BEGIN Records supplied

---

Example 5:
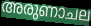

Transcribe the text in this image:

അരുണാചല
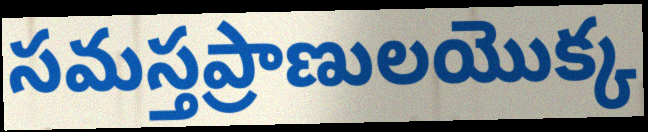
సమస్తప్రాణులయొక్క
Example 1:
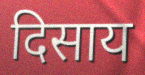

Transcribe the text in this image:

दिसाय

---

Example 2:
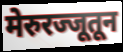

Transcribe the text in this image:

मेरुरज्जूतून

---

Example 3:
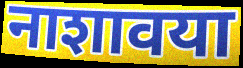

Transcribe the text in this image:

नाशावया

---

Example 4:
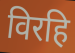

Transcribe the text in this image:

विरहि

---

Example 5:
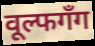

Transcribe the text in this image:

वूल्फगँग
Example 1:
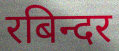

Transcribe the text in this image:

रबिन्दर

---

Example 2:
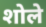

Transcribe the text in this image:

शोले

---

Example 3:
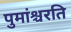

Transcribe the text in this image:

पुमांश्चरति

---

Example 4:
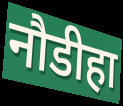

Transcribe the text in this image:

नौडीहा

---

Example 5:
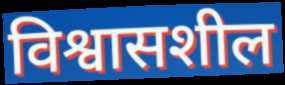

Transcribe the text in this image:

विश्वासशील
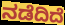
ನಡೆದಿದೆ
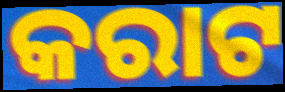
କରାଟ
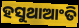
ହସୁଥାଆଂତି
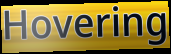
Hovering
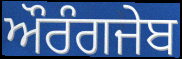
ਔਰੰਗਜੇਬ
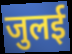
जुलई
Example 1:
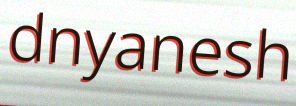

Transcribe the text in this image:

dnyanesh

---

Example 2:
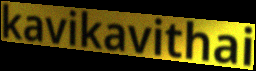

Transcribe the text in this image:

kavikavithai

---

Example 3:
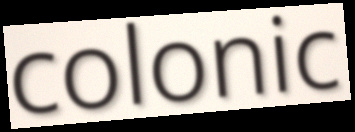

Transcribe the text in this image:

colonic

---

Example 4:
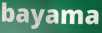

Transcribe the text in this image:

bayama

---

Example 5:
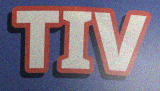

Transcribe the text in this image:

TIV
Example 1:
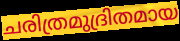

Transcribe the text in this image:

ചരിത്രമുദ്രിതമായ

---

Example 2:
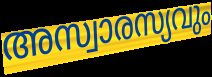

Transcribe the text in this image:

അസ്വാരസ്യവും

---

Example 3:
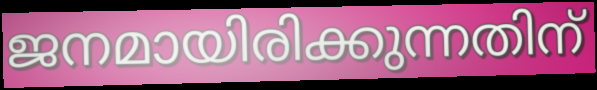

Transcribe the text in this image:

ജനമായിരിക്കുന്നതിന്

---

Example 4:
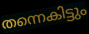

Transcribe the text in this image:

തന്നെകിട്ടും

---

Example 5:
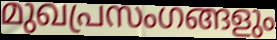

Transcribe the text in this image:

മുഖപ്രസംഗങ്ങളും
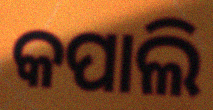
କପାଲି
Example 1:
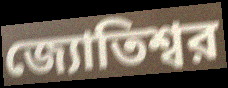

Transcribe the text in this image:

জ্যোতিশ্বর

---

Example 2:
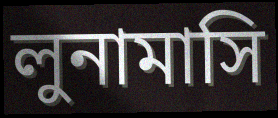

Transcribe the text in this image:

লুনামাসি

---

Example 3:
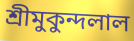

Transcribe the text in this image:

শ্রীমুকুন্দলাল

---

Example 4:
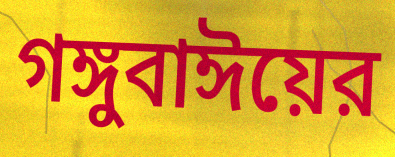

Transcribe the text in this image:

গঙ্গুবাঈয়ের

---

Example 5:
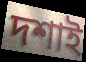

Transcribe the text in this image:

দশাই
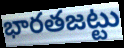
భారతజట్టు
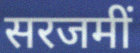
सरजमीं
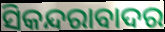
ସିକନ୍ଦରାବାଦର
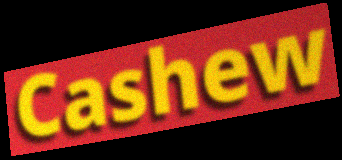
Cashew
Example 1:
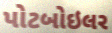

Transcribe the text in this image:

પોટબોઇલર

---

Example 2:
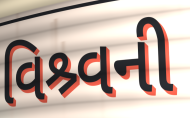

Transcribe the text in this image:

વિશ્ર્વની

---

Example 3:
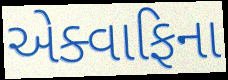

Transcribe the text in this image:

END Records supplied

- Exercise requirements: A faithful copy of every entry is needed, omitting each image.

- Written reply:
---

Example 5:

Transcribe the text in this image:

അരുണാചല
సమస్తప్రాణులయొక్క
Example 1:

Transcribe the text in this image:

दिसाय

---

Example 2:

Transcribe the text in this image:

मेरुरज्जूतून

---

Example 3:

Transcribe the text in this image:

नाशावया

---

Example 4:

Transcribe the text in this image:

विरहि

---

Example 5:

Transcribe the text in this image:

वूल्फगँग
Example 1:

Transcribe the text in this image:

रबिन्दर

---

Example 2:

Transcribe the text in this image:

शोले

---

Example 3:

Transcribe the text in this image:

पुमांश्चरति

---

Example 4:

Transcribe the text in this image:

नौडीहा

---

Example 5:

Transcribe the text in this image:

विश्वासशील
ನಡೆದಿದೆ
କରାଟ
ହସୁଥାଆଂତି
Hovering
ਔਰੰਗਜੇਬ
जुलई
Example 1:

Transcribe the text in this image:

dnyanesh

---

Example 2:

Transcribe the text in this image:

kavikavithai

---

Example 3:

Transcribe the text in this image:

colonic

---

Example 4:

Transcribe the text in this image:

bayama

---

Example 5:

Transcribe the text in this image:

TIV
Example 1:

Transcribe the text in this image:

ചരിത്രമുദ്രിതമായ

---

Example 2:

Transcribe the text in this image:

അസ്വാരസ്യവും

---

Example 3:

Transcribe the text in this image:

ജനമായിരിക്കുന്നതിന്

---

Example 4:

Transcribe the text in this image:

തന്നെകിട്ടും

---

Example 5:

Transcribe the text in this image:

മുഖപ്രസംഗങ്ങളും
କପାଲି
Example 1:

Transcribe the text in this image:

জ্যোতিশ্বর

---

Example 2:

Transcribe the text in this image:

লুনামাসি

---

Example 3:

Transcribe the text in this image:

শ্রীমুকুন্দলাল

---

Example 4:

Transcribe the text in this image:

গঙ্গুবাঈয়ের

---

Example 5:

Transcribe the text in this image:

দশাই
భారతజట్టు
सरजमीं
ସିକନ୍ଦରାବାଦର
Cashew
Example 1:

Transcribe the text in this image:

પોટબોઇલર

---

Example 2:

Transcribe the text in this image:

વિશ્ર્વની

---

Example 3:

Transcribe the text in this image:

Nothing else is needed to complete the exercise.